Law of Equi-marginal Utility
1. Income constant
2. Tastes are also given
3. Intention to maximize his or her satisfaction
4. Price conscious
5. Rational consumer
Suppose two goods, A and B. So long as the marginal utility of money spent on goods A is nor equal to the marginal utility of money spent on goods B, the consumer will increase his satisfaction by substituting one goods for another until the marginal utility of money is the same for the both commodities. If the marginal utility of money spent on the goods A is greater than the marginal utility of money spent on goods B, the consumer will withdraw some money from the purchase of goods B and will spend it on goods A till the marginal utility of money for two commodities becomes equal.

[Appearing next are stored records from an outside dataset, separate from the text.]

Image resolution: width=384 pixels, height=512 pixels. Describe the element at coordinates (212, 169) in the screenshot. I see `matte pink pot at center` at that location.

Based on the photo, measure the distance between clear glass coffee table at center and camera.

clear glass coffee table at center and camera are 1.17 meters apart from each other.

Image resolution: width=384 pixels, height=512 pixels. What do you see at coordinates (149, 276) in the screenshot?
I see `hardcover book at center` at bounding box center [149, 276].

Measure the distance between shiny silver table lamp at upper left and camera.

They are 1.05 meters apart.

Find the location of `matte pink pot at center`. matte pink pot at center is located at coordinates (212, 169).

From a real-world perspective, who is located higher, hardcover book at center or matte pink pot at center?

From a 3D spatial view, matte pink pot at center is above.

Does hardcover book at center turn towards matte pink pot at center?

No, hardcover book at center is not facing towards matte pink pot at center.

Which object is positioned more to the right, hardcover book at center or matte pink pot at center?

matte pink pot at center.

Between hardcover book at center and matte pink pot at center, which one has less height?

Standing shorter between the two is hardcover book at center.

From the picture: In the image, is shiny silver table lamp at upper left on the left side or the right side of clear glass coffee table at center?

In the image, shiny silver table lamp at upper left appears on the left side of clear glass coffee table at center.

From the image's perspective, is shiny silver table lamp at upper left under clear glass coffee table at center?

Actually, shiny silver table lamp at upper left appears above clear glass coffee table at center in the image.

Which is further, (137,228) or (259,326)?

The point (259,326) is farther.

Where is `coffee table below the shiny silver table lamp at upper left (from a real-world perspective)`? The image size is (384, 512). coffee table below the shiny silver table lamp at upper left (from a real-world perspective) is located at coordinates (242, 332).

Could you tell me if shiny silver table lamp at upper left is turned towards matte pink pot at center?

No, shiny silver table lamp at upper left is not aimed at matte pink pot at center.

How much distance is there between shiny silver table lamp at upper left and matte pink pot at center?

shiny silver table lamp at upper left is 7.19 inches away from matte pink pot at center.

Fig: Law of equi-marginal utility
OX axis = Goods A
OX’ = Goods B
OY = Utility of money spent on goods A and B
UA = MU of money spent on goods A
UB = UM of money spent on goods B
Suppose, a consumer has Tk. 10 to spend on the two goods A and B
Tk. 6 for goods A and Tk. 4 for goods B. in this case, the marginal utility of both goods are canal ( CD = EF). In this condition, he will derive maximum satisfaction and any other arrangement will reduce the aggregate satisfaction.
To prove this condition,
Suppose, Tk. 1 more on goods A and consequently Tk. 1 less on the goods B. As a result, the marginal utilities will become unequal (GH is greater than QR). In this case, the gain in utility is less than the loss thereof and his total utility will be less than before.
Limitation of the Law:
1. All consumers are not expert in calculating and rational. The fact is that, most of our expenditure is governed by habits.
2. Goods are not divisible into bits to enable consumers to equalize marginal utilities.
3. People are sometimes slaves of customs or fashion.
4. Ignorance of the consumers. The consumer may not be aware of other more useful alternatives.
Hence, no substitution takes place and the law of substitution does not operate.